● **EXERCISE INSTRUCTIONS**
1. Retype the part of the Avatar article that opens with the words containing "THE PARADOXICAL POLITICS" and closes with "K. Le Guin.".
2. In what year was Le Guin's book The Word for World is Forest published, according to the article on Avatar?
3. List every person named in the article on Avatar.

START PASSAGE TO READ

THE PARADOXICAL POLITICS OF AVATAR

A Hollywood Simulacrum of Indigenous Struggle

by Bill Weinberg, Indian Country Today

The science fiction writer Harlan Ellison, when asked where he gets his ideas, famously always answers: "Schenectady."

Well, Harlan Ellison may get his ideas from Schenectady, but James Cameron, the director of Avatar, appears to get his ideas from Ursula K. Le Guin.

For all the ink that's been spilled on Avatar, no critics have noted that the plot appears to be drawn directly from that of Le Guin's 1972 book The Word for World is Forest, set on the distant forest planet of Athshe. A couple of centuries in the future, the capitalist system is still going strong down here on Earth; all of our forests have long since been destroyed, so timber is being imported from this pristine woodland world. But there is a native race on Athshe of indigenous humanoids. Instead of giant blue men as in Avatar, it's little green men. But it is still a hunting-and-gathering society of tribal peoples who use bows and arrows and spears—and have psychic abilities, communicating by going into dreamlike states. After seeing their forests gutted, their tree-dwellings destroyed by helicopters mounted with flame-throwers, they use these extrasensory powers to organize a planet-wide uprising and drive off the technologically superior human invaders. Sound familiar?

END PASSAGE TO READ
START DATA EXTRACT

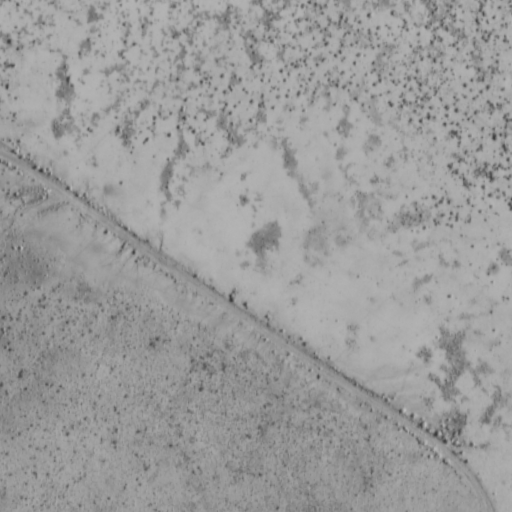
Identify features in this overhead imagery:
road: (252, 324)
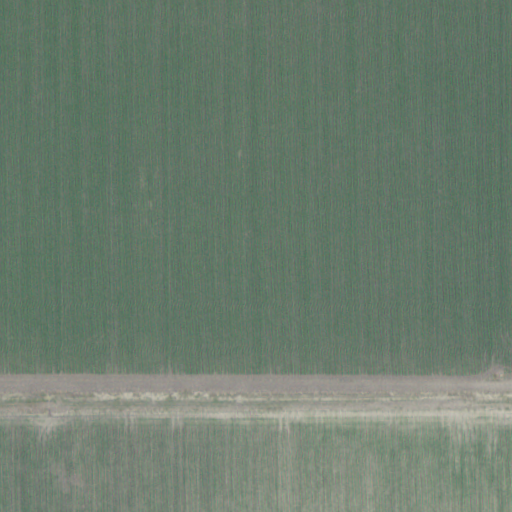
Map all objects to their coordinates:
road: (255, 395)
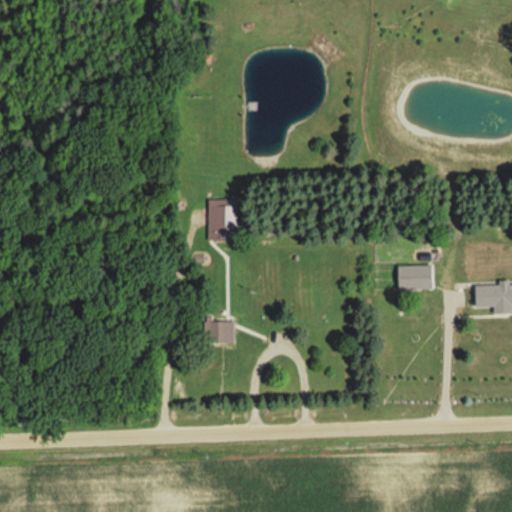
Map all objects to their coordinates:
building: (226, 219)
building: (419, 277)
building: (495, 295)
building: (219, 329)
road: (256, 430)
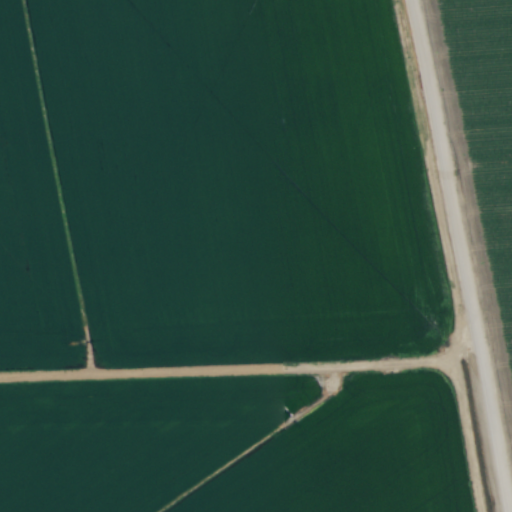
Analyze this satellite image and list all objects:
road: (461, 255)
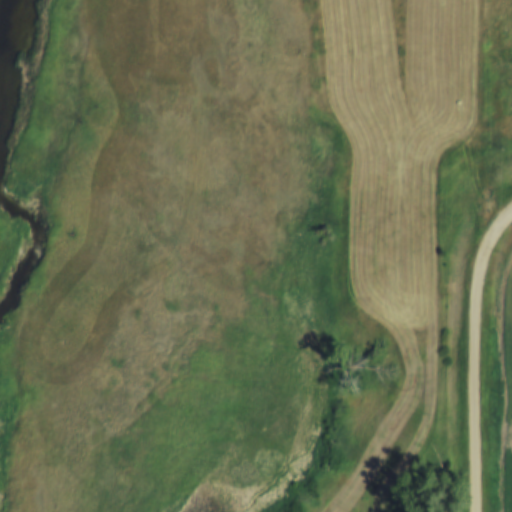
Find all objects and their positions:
road: (474, 356)
road: (385, 413)
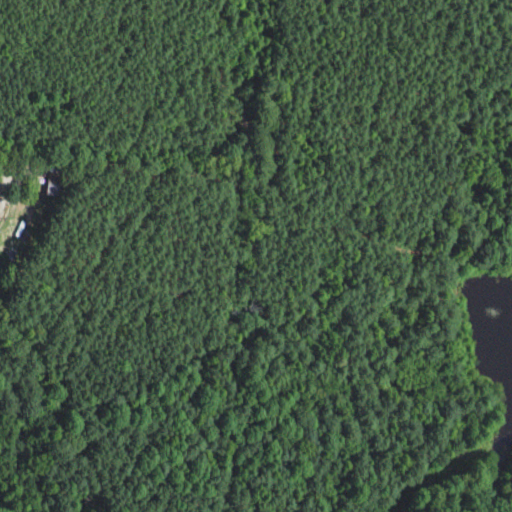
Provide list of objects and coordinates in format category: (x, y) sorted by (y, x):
road: (146, 167)
road: (12, 171)
building: (50, 179)
road: (286, 211)
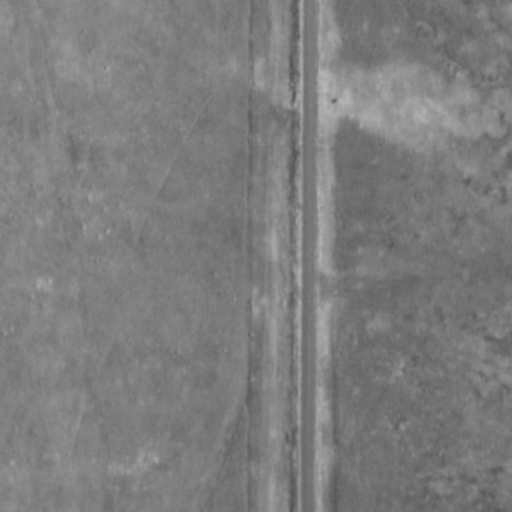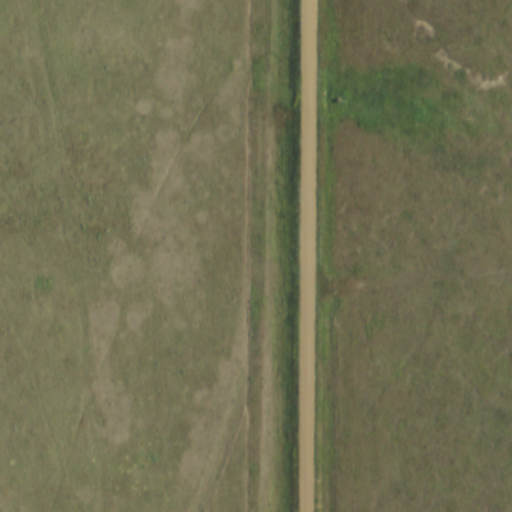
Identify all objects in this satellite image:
road: (306, 255)
road: (409, 280)
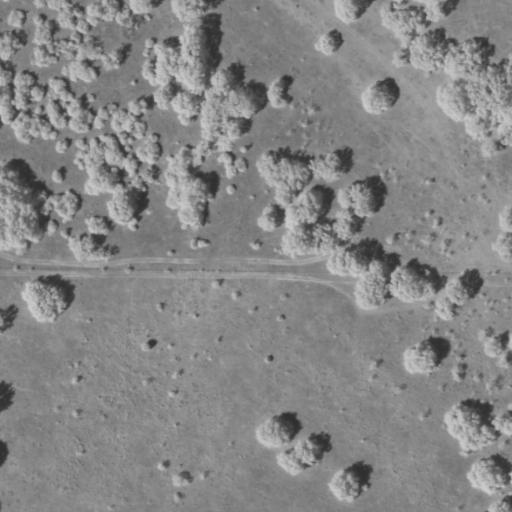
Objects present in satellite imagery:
road: (257, 302)
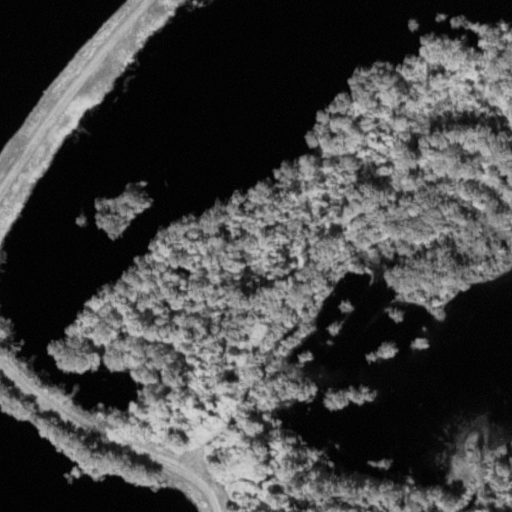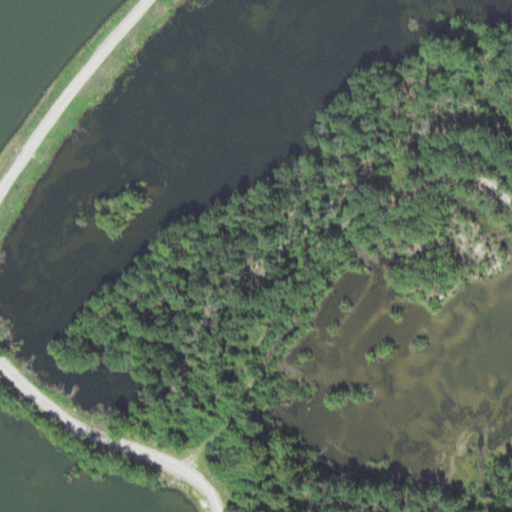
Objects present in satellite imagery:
road: (27, 274)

END DATA EXTRACT

● **THE REPLIES**
1.
THE PARADOXICAL POLITICS OF AVATAR

A Hollywood Simulacrum of Indigenous Struggle

by Bill Weinberg, Indian Country Today

The science fiction writer Harlan Ellison, when asked where he gets his ideas, famously always answers: "Schenectady."

Well, Harlan Ellison may get his ideas from Schenectady, but James Cameron, the director of Avatar, appears to get his ideas from Ursula K. Le Guin.

2. 1972

3.
Bill Weinberg
Harlan Ellison
James Cameron
Ursula K. Le Guin